[Ffmpeg-devel] VP3/Theora Perfection

Thu May 19 15:19:10 CEST 2005

Michael Niedermayer wrote:

> Hi
> 
> On Thursday 19 May 2005 13:04, The Wanderer wrote:

<snip>
>> Here it looks to me like the "original" version spends about 5.5%
>> *less* time in unpack_dct_coeffs than the "new" one does (that's 1
>> - (4151489 / 43992551) ~= .056), i.e., the "new" one is slower.
>> Like the above, this is exactly the reverse of what you're saying;
>> is my brain just totally screwed up here, or is something else
>> going on?
> 
> hmm, ill try explain it again, no doubt my first try is a little
> strangely written
> 
> my dev tree got slower after a cvs up, i dont have the benchmark
> scores any more, and my dev tree changed since then so i cant rerun
> it easily
> 
> testing the r1.57 -> r1.58 change on a clean tree shows that the new
> version is faster (see my first benchmark) but if -finline-limit=2000
> is added then r1.57 is faster (see my second benchmark), its also
> faster then r1.58 without -finline-limit=2000
> 
> the new code is also significantly smaller then the old as it
> replaces a "large" switch with look up tables
> 
> from all that evidence i conclude that gcc didnt inline
> unpack_token() or unpack_vlcs() orginally and that the speed increase
> seen on a clean tree is not because the function is really faster but
> because it is inlined

I think I understand what happened now.
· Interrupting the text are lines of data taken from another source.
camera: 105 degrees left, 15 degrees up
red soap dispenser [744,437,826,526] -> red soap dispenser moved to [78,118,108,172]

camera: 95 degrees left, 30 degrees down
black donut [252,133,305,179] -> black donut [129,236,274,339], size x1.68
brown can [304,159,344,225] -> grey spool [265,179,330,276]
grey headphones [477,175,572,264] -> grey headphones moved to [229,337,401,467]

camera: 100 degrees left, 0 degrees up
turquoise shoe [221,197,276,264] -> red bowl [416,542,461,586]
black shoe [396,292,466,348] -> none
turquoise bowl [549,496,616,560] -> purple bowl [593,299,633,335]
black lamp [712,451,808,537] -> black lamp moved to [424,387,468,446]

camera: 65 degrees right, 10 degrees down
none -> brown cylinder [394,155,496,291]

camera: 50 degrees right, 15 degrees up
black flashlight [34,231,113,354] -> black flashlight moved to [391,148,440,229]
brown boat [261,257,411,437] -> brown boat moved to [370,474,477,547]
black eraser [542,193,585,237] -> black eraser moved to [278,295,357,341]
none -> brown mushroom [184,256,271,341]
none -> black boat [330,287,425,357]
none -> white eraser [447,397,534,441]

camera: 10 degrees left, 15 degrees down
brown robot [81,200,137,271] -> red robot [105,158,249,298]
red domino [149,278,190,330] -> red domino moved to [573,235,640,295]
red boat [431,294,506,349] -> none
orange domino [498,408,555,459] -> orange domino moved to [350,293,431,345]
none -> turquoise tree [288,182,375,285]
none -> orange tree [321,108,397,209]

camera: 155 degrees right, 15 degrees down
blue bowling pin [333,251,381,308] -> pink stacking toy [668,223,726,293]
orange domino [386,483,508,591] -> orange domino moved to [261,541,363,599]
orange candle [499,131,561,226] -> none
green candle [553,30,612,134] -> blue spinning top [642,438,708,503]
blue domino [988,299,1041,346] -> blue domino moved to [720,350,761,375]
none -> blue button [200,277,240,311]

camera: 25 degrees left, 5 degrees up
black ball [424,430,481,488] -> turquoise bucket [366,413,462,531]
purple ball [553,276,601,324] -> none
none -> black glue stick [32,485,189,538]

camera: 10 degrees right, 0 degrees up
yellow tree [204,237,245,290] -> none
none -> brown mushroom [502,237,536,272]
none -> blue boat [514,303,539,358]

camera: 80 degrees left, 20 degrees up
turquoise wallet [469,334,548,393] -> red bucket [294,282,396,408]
Thanks for taking the time to
explain it again.

(I'd really like to understand the code and its underlying concepts well
enough to be able to help on this kind of work myself, or at least make
sense of what I read without bothering people with questions... but
nowadays it seems I can't even implement a simple dictionary finder
without intractable bugs cropping up on me.)

-- 
       The Wanderer

Warning: Simply because I argue an issue does not mean I agree with any
side of it.

A government exists to serve its citizens, not to control them.